In addition, Maloob, Zaap, Ayatsil, Xanab and Ku are the largest producing fields in Pemex’s portfolio; those are responsible for around 808,000 barrels per day of crude; which stands for 48% of the total production from the state oil company. According to S&P, Pemex operates a total of 209 fields.

On the other hand, Pemex has been unable to meet its own production goals for years; in fact, is known for being the world most indebted state oil company. Therefore, it has been revised down two times during the AMLO administration, by grading firms.

Furthermore, AMLO pledged in 2018, when he entered office, to bring up Pemex’s production to 2,4 million b/d; a figure not seen since 2014. AMLO lowered that mark to 2 million b/d in March, arguing it was better not to over exploit the reservoirs for the benefit of future generations.
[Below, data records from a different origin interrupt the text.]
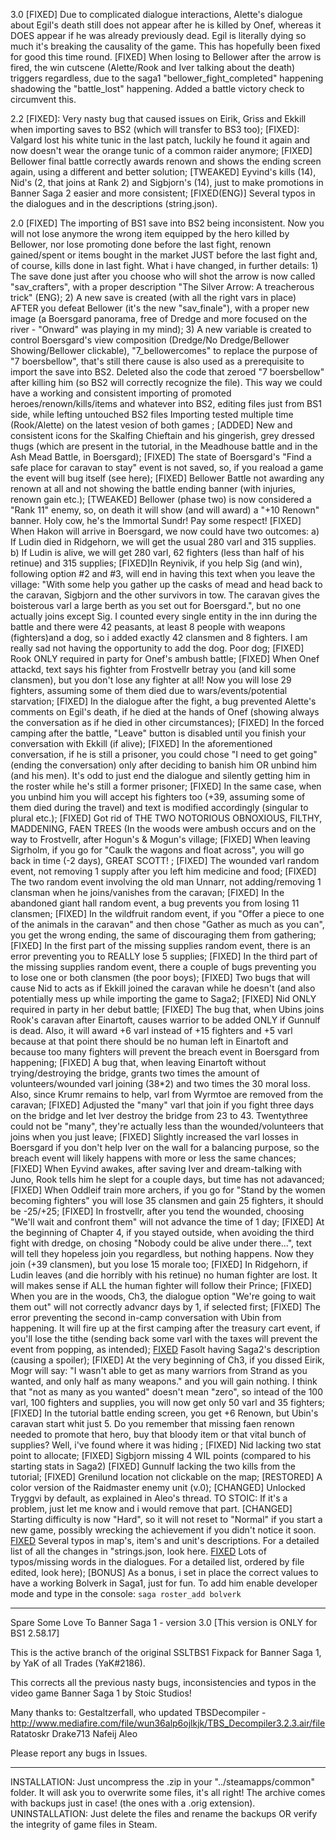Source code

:  
 3.0
    [FIXED] Due to complicated dialogue interactions, Alette's dialogue about Egil's death still does not appear after he is killed by Onef, whereas it DOES appear if he was already previously dead. Egil is literally dying so much it's breaking the causality of the game. This has hopefully been fixed for good this time round.
    [FIXED] When losing to Bellower after the arrow is fired, the win cutscene (Alette/Rook and Iver talking about the death) triggers regardless, due to the saga1 "bellower_fight_completed" happening shadowing the "battle_lost" happening. Added a battle victory check to circumvent this.
    
 2.2
    [FIXED]: Very nasty bug that caused issues on Eirik, Griss and Ekkill when importing saves to BS2 (which will transfer to BS3 too);
    [FIXED]: Valgard lost his white tunic in the last patch, luckily he found it again and now doesn't wear the orange tunic of a common raider anymore;
    [FIXED] Bellower final battle correctly awards renown and shows the ending screen again, using a different and better solution;
    [TWEAKED] Eyvind's kills (14), Nid's (2, that joins at Rank 2) and Sigbjorn's (14), just to make promotions in Banner Saga 2 easier and more consistent;
    [FIXED(ENG)] Several typos in the dialogues and in the descriptions (string.json).
 
 2.0
    [FIXED] The importing of BS1 save into BS2 being inconsistent. Now you will not lose anymore the wrong item equipped by the hero killed by Bellower, nor lose promoting done before the last fight, renown gained/spent or items bought in the market JUST before the last fight and, of course, kills done in last fight. What i have changed, in further details:
        1) The save done just after you choose who will shot the arrow is now called "sav_crafters", with a proper description "The Silver Arrow: A treacherous trick" (ENG);
        2) A new save is created (with all the right vars in place) AFTER you defeat Bellower (it's the new "sav_finale"), with a proper new image (a Boersgard panorama, free of Dredge and more focused on the river - "Onward" was playing in my mind);
        3) A new variable is created to control Boersgard's view composition (Dredge/No Dredge/Bellower Showing/Bellower clickable), "7_bellowercomes" to replace the purpose of "7 boersbellow", that's still there cause is also used as a prerequisite to import the save into BS2. Deleted also the code that zeroed "7 boersbellow" after killing him (so BS2 will correctly recognize the file). This way we could have a working and consistent importing of promoted heroes/renown/kills/items and whatever into BS2, editing files just from BS1 side, while lefting untouched BS2 files Importing tested multiple time (Rook/Alette) on the latest vesion of both games ;
    [ADDED] New and consistent icons for the Skalfing Chieftain and his gingerish, grey dressed thugs (which are present in the tutorial, in the Meadhouse battle and in the Ash Mead Battle, in Boersgard);
    [FIXED] The state of Boersgard's "Find a safe place for caravan to stay" event is not saved, so, if you reaload a game the event will bug itself (see here);
    [FIXED] Bellower Battle not awarding any renown at all and not showing the battle ending banner (with injuries, renown gain etc.);
    [TWEAKED] Bellower (phase two) is now considered a "Rank 11" enemy, so, on death it will show (and will award) a "+10 Renown" banner. Holy cow, he's the Immortal Sundr! Pay some respect!
    [FIXED] When Hakon will arrive in Boersgard, we now could have two outcomes: a) If Ludin died in Ridgehorn, we will get the usual 280 varl and 315 supplies. b) If Ludin is alive, we will get 280 varl, 62 fighters (less than half of his retinue) and 315 supplies;
    [FIXED]In Reynivik, if you help Sig (and win), following option #2 and #3, will end in having this text when you leave the village: "With some help you gather up the casks of mead and head back to the caravan, Sigbjorn and the other survivors in tow. The caravan gives the boisterous varl a large berth as you set out for Boersgard.", but no one actually joins except Sig.
    I counted every single entity in the inn during the battle and there were 42 peasants, at least 8 people with weapons (fighters)and a dog, so i added exactly 42 clansmen and 8 fighters. I am really sad not having the opportunity to add the dog. Poor dog;
    [FIXED] Rook ONLY required in party for Onef's ambush battle;
    [FIXED] When Onef attackd, text says his fighter from Frostvellr betray you (and kill some clansmen), but you don't lose any fighter at all! Now you will lose 29 fighters, assuming some of them died due to wars/events/potential starvation;
    [FIXED] In the dialogue after the fight, a bug prevented Alette's comments on Egil's death, if he died at the hands of Onef (showing always the conversation as if he died in other circumstances);
    [FIXED] In the forced camping after the battle, "Leave" button is disabled until you finish your conversation with Ekkill (if alive);
    [FIXED] In the aforementioned conversation, if he is still a prisoner, you could chose "I need to get going" (ending the conversation) only after deciding to banish him OR unbind him (and his men). It's odd to just end the dialogue and silently getting him in the roster while he's still a former prisoner;
    [FIXED] In the same case, when you unbind him you will accept his fighters too (+39, assuming some of them died during the travel) and text is modified accordingly (singular to plural etc.);
    [FIXED] Got rid of THE TWO NOTORIOUS OBNOXIOUS, FILTHY, MADDENING, FAEN TREES (In the woods were ambush occurs and on the way to Frostvellr, after Hogun's & Mogun's village;
    [FIXED] When leaving Sigrholm, if you go for "Caulk the wagons and float across", you will go back in time (-2 days), GREAT SCOTT! ;
    [FIXED] The wounded varl random event, not removing 1 supply after you left him medicine and food;
    [FIXED] The two random event involving the old man Unnarr, not adding/removing 1 clansman when he joins/vanishes from the caravan;
    [FIXED] In the abandoned giant hall random event, a bug prevents you from losing 11 clansmen;
    [FIXED] In the wildfruit random event, if you "Offer a piece to one of the animals in the caravan" and then chose "Gather as much as you can", you get the wrong ending, the same of discouraging them from gathering;
    [FIXED] In the first part of the missing supplies random event, there is an error preventing you to REALLY lose 5 supplies;
    [FIXED] In the third part of the missing supplies random event, there a couple of bugs preventing you to lose one or both clansmen (the poor boys);
    [FIXED] Two bugs that will cause Nid to acts as if Ekkill joined the caravan while he doesn't (and also potentially mess up while importing the game to Saga2;
    [FIXED] Nid ONLY required in party in her debut battle;
    [FIXED] The bug that, when Ubins joins Rook's caravan after Einartoft, causes warrior to be added ONLY if Gunnulf is dead. Also, it will award +6 varl instead of +15 fighters and +5 varl because at that point there should be no human left in Einartoft and because too many fighters will prevent the breach event in Boersgard from happening;
    [FIXED] A bug that, when leaving Einartoft without trying/destroying the bridge, grants two times the amount of volunteers/wounded varl joining (38*2) and two times the 30 moral loss. Also, since Krumr remains to help, varl from Wyrmtoe are removed from the caravan;
    [FIXED] Adjusted the "many" varl that join if you fight three days on the bridge and let Iver destroy the bridge from 23 to 43. Twentythree could not be "many", they're actually less than the wounded/volunteers that joins when you just leave;
    [FIXED] Slightly increased the varl losses in Boersgard if you don't help Iver on the wall for a balancing purpose, so the breach event will likely happens with more or less the same chances;
    [FIXED] When Eyvind awakes, after saving Iver and dream-talking with Juno, Rook tells him he slept for a couple days, but time has not adavanced;
    [FIXED] When Oddleif train more archers, if you go for "Stand by the women becoming fighters" you will lose 35 clansmen and gain 25 fighters, it should be -25/+25;
    [FIXED] In frostvellr, after you tend the wounded, choosing "We'll wait and confront them" will not advance the time of 1 day;
    [FIXED] At the beginning of Chapter 4, if you stayed outside, when avoiding the third fight with dredge, on chosing "Nobody could be alive under there...", text will tell they hopeless join you regardless, but nothing happens. Now they join (+39 clansmen), but you lose 15 morale too;
    [FIXED] In Ridgehorn, if Ludin leaves (and die horribly with his retinue) no human fighter are lost. It will makes sense if ALL the human fighter will follow their Prince;
    [FIXED] When you are in the woods, Ch3, the dialogue option "We're going to wait them out" will not correctly advancr days by 1, if selected first;
    [FIXED] The error preventing the second in-camp conversation with Ubin from happening. It will fire up at the first camping after the treasury cart event, if you'll lose the tithe (sending back some varl with the taxes will prevent the event from popping, as intended);
    [FIXED](ENG) Fasolt having Saga2's description (causing a spoiler);
    [FIXED] At the very beginning of Ch3, if you dissed Eirik, Mogr will say: "I wasn't able to get as many warriors from Strand as you wanted, and only half as many weapons." and you will gain nothing. I think that "not as many as you wanted" doesn't mean "zero", so intead of the 100 varl, 100 fighters and supplies, you will now get only 50 varl and 35 fighters;
    [FIXED] In the tutorial battle ending screen, you get +6 Renown, but Ubin's caravan start whit just 5. Do you remember that missing faen renown needed to promote that hero, buy that bloody item or that vital bunch of supplies? Well, i've found where it was hiding ;
    [FIXED] Nid lacking two stat point to allocate;
    [FIXED] Sigbjorn missing 4 WIL points (compared to his starting stats in Saga2)
    [FIXED] Gunnulf lacking the two kills from the tutorial;
    [FIXED] Grenilund location not clickable on the map;
    [RESTORED] A color version of the Raidmaster enemy unit (v.0);
    [CHANGED] Unlocked Tryggvi by default, as explained in Aleo's thread. TO STOIC: If it's a problem, just let me know and i would remove that part.
    [CHANGED] Starting difficulty is now "Hard", so it will not reset to "Normal" if you start a new game, possibly wrecking the achievement if you didn't notice it soon.
    [FIXED](ENG) Several typos in map's, item's and unit's descriptions. For a detailed list of all the changes in "strings.json, look here.
    [FIXED](ENG) Lots of typos/missing words in the dialogues. For a detailed list, ordered by file edited, look here);
    [BONUS] As a bonus, i set in place the correct values to have a working Bolverk in Saga1, just for fun. To add him enable developer mode and type in the console: 
        `saga roster_add bolverk`
        
------------------------------------------------------------------

Spare Some Love To Banner Saga 1 - version 3.0
[This version is ONLY for BS1 2.58.17]

This is the active branch of the original SSLTBS1 Fixpack for Banner Saga 1, by YaK of all Trades (YaK#2186).

This corrects all the previous nasty bugs, inconsistencies and typos in the video game Banner Saga 1 by Stoic Studios!

Many thanks to:
Gestaltzerfall, who updated TBSDecompiler - http://www.mediafire.com/file/wun36alp6ojlkjk/TBS_Decompiler3.2.3.air/file
Ratatoskr
Drake713
Nafeij
Aleo

Please report any bugs in Issues.

------------------------------------------------------------------
INSTALLATION:
    Just uncompress the .zip in your "../steamapps/common" folder. It will ask you to overwrite some files, it's all right! The archive comes with backups just in case! (the ones with a .orig extension).
UNINSTALLATION:
    Just delete the files and rename the backups OR verify the integrity of game files in Steam.
    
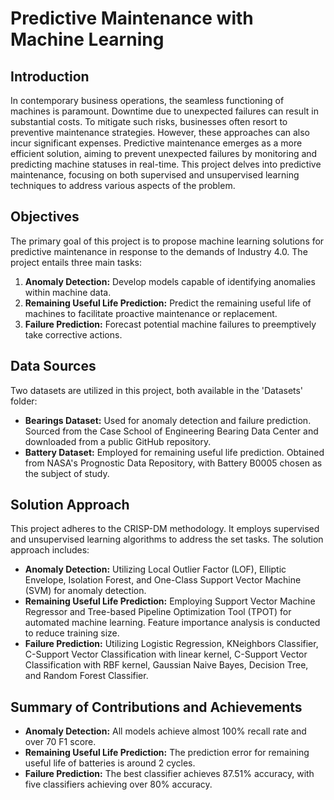# Predictive Maintenance with Machine Learning

## Introduction
In contemporary business operations, the seamless functioning of machines is paramount. Downtime due to unexpected failures can result in substantial costs. To mitigate such risks, businesses often resort to preventive maintenance strategies. However, these approaches can also incur significant expenses. Predictive maintenance emerges as a more efficient solution, aiming to prevent unexpected failures by monitoring and predicting machine statuses in real-time. This project delves into predictive maintenance, focusing on both supervised and unsupervised learning techniques to address various aspects of the problem.

## Objectives
The primary goal of this project is to propose machine learning solutions for predictive maintenance in response to the demands of Industry 4.0. The project entails three main tasks:
1. **Anomaly Detection:** Develop models capable of identifying anomalies within machine data.
2. **Remaining Useful Life Prediction:** Predict the remaining useful life of machines to facilitate proactive maintenance or replacement.
3. **Failure Prediction:** Forecast potential machine failures to preemptively take corrective actions.

## Data Sources
Two datasets are utilized in this project, both available in the 'Datasets' folder:
- **Bearings Dataset:** Used for anomaly detection and failure prediction. Sourced from the Case School of Engineering Bearing Data Center and downloaded from a public GitHub repository.
- **Battery Dataset:** Employed for remaining useful life prediction. Obtained from NASA's Prognostic Data Repository, with Battery B0005 chosen as the subject of study.

## Solution Approach
This project adheres to the CRISP-DM methodology. It employs supervised and unsupervised learning algorithms to address the set tasks. The solution approach includes:
- **Anomaly Detection:** Utilizing Local Outlier Factor (LOF), Elliptic Envelope, Isolation Forest, and One-Class Support Vector Machine (SVM) for anomaly detection.
- **Remaining Useful Life Prediction:** Employing Support Vector Machine Regressor and Tree-based Pipeline Optimization Tool (TPOT) for automated machine learning. Feature importance analysis is conducted to reduce training size.
- **Failure Prediction:** Utilizing Logistic Regression, KNeighbors Classifier, C-Support Vector Classification with linear kernel, C-Support Vector Classification with RBF kernel, Gaussian Naive Bayes, Decision Tree, and Random Forest Classifier.

## Summary of Contributions and Achievements
- **Anomaly Detection:** All models achieve almost 100% recall rate and over 70 F1 score.
- **Remaining Useful Life Prediction:** The prediction error for remaining useful life of batteries is around 2 cycles.
- **Failure Prediction:** The best classifier achieves 87.51% accuracy, with five classifiers achieving over 80% accuracy.
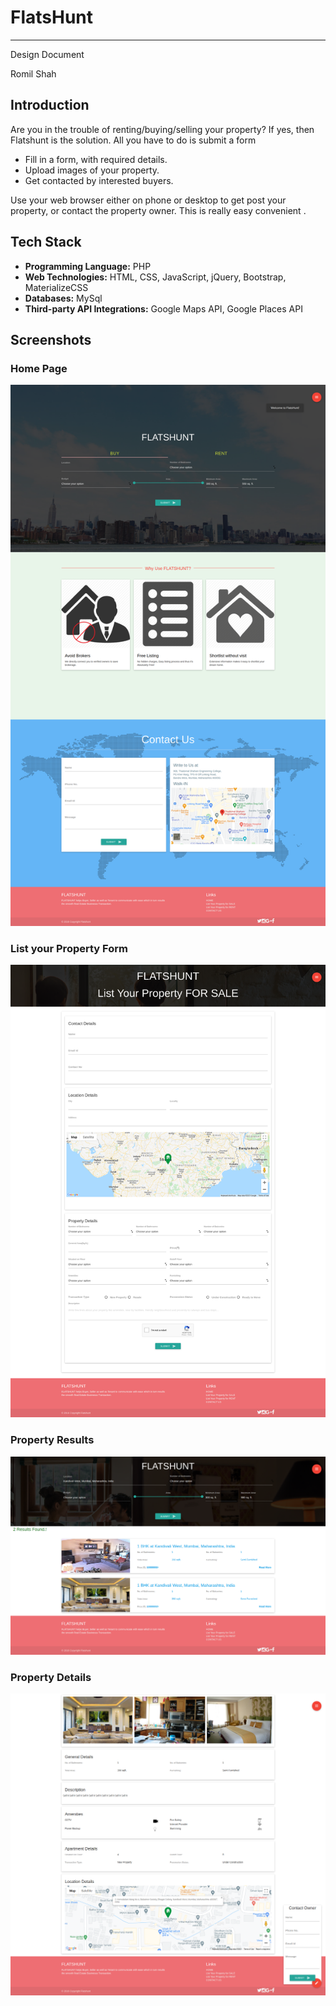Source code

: # FlatsHunt
---

Design Document  

Romil Shah

## Introduction

Are you in the trouble of renting/buying/selling your property? If yes, then Flatshunt is the solution. All you have to do is submit a form 
- Fill in a form, with required details.
- Upload images of your property.
- Get contacted by interested buyers.

Use your web browser either on phone or desktop to get post your property, or contact the property owner. This is really easy convenient .  

## Tech Stack

- **Programming Language:** PHP
- **Web Technologies:** HTML, CSS, JavaScript, jQuery, Bootstrap, MaterializeCSS
- **Databases:** MySql
- **Third-party API Integrations:** Google Maps API, Google Places API

## Screenshots
### Home Page
![Home Page](https://github.com/romils1994/Flatshunt/blob/master/screenshots/Flatshunt-Homepage.png?raw=true)

### List your Property Form
![Property Details Form](https://github.com/romils1994/Flatshunt/blob/master/screenshots/Flatshunt-SellProperty.png?raw=true)

### Property Results
![Property Results](https://github.com/romils1994/Flatshunt/blob/master/screenshots/Flatshunt-PropertyResults.png?raw=true)

### Property Details
![Property Details](https://github.com/romils1994/Flatshunt/blob/master/screenshots/Flatshunt-PropertyDetails.png?raw=true)

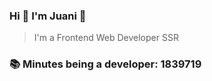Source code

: ### Hi 👋 I&#39;m Juani 🦁

> I&#39;m a Frontend Web Developer SSR

### 📚 Minutes being a developer: 1839719

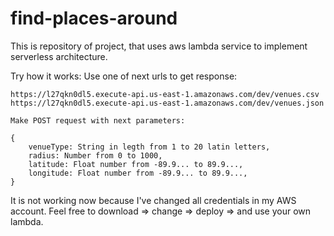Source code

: # find-places-around
This is repository of project, that uses aws lambda service to implement serverless architecture.

Try how it works:
    Use one of next urls to get response:

    https://l27qkn0dl5.execute-api.us-east-1.amazonaws.com/dev/venues.csv
    https://l27qkn0dl5.execute-api.us-east-1.amazonaws.com/dev/venues.json

    Make POST request with next parameters:

    {
        venueType: String in legth from 1 to 20 latin letters,
        radius: Number from 0 to 1000,
        latitude: Float number from -89.9... to 89.9...,
        longitude: Float number from -89.9... to 89.9...,
    }
    
It is not working now because I've changed all credentials in my AWS account. Feel free to download => change => deploy => and use your own lambda.
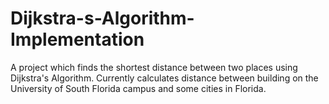 # Dijkstra-s-Algorithm-Implementation
A project which finds the shortest distance between two places using Dijkstra's Algorithm.
Currently calculates distance between building on the University of South Florida campus and some cities in Florida.
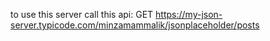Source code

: to use this server call this api:
GET https://my-json-server.typicode.com/minzamammalik/jsonplaceholder/posts
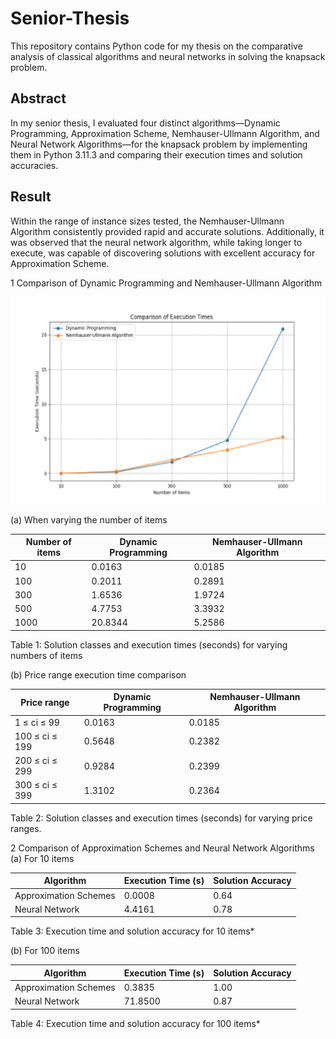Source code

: # Senior-Thesis
This repository contains Python code for my thesis on the comparative analysis of classical algorithms and neural networks in solving the knapsack problem.

## Abstract
In my senior thesis, I evaluated four distinct algorithms—Dynamic Programming, Approximation Scheme, Nemhauser-Ullmann Algorithm, and Neural Network Algorithms—for the knapsack problem by implementing them in Python 3.11.3 and comparing their execution times and solution accuracies.

## Result
Within the range of instance sizes tested, the Nemhauser-Ullmann Algorithm consistently provided rapid and accurate solutions. Additionally, it was observed that the neural network algorithm, while taking longer to execute, was capable of discovering solutions with excellent accuracy for Approximation Scheme.


1 Comparison of Dynamic Programming and Nemhauser-Ullmann Algorithm

![Comparison of Execution Times](https://github.com/R-r-bic/Senior-Thesis/blob/main/Results%20of%20Execution%20Time.png?raw=true)

(a) When varying the number of items


| Number of items | Dynamic Programming | Nemhauser-Ullmann Algorithm |
|-----------------|---------------------|----------------------------|
|   10            |  0.0163              | 0.0185                     |
|  100            |  0.2011              | 0.2891                     |
|  300            |  1.6536              | 1.9724                     |
|  500            |  4.7753              | 3.3932                     |
| 1000            | 20.8344              | 5.2586                     |

Table 1: Solution classes and execution times (seconds) for varying numbers of items

(b) Price range execution time comparison

| Price range   | Dynamic Programming | Nemhauser-Ullmann Algorithm |
|---------------|---------------------|-----------------------------|
|   1 ≤ ci ≤ 99 | 0.0163              | 0.0185                      |
| 100 ≤ ci ≤ 199| 0.5648              | 0.2382                      |
| 200 ≤ ci ≤ 299| 0.9284              | 0.2399                      |
| 300 ≤ ci ≤ 399| 1.3102              | 0.2364                      |

Table 2: Solution classes and execution times (seconds) for varying price ranges.


2 Comparison of Approximation Schemes and Neural Network Algorithms
(a) For 10 items

| Algorithm             | Execution Time (s) | Solution Accuracy |
|-----------------------|--------------------|-------------------|
| Approximation Schemes | 0.0008             | 0.64              |
| Neural Network        | 4.4161             | 0.78              |

Table 3: Execution time and solution accuracy for 10 items*

(b) For 100 items

| Algorithm             | Execution Time (s) | Solution Accuracy |
|-----------------------|--------------------|-------------------|
| Approximation Schemes |  0.3835            | 1.00              |
| Neural Network        | 71.8500            | 0.87              |

Table 4: Execution time and solution accuracy for 100 items*
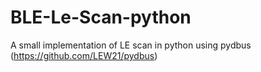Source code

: # BLE-Le-Scan-python
A small implementation of LE scan in python using pydbus (https://github.com/LEW21/pydbus)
However, during the OPEC talks last week, when the petroleum cartel agreed on oil production increases; Mexico told OPEC it wouldn’t reach the 2 million mark; and it would try to hit average 1,753 barrels day until the end of 2022.

Finally, the output from privates most likely help Pemex to reach 1,83 million b/d by 2022, according to S&P Global Platts experts. By 2025 production may rise again, after Talos Energy and BHP begin producing oil in the country.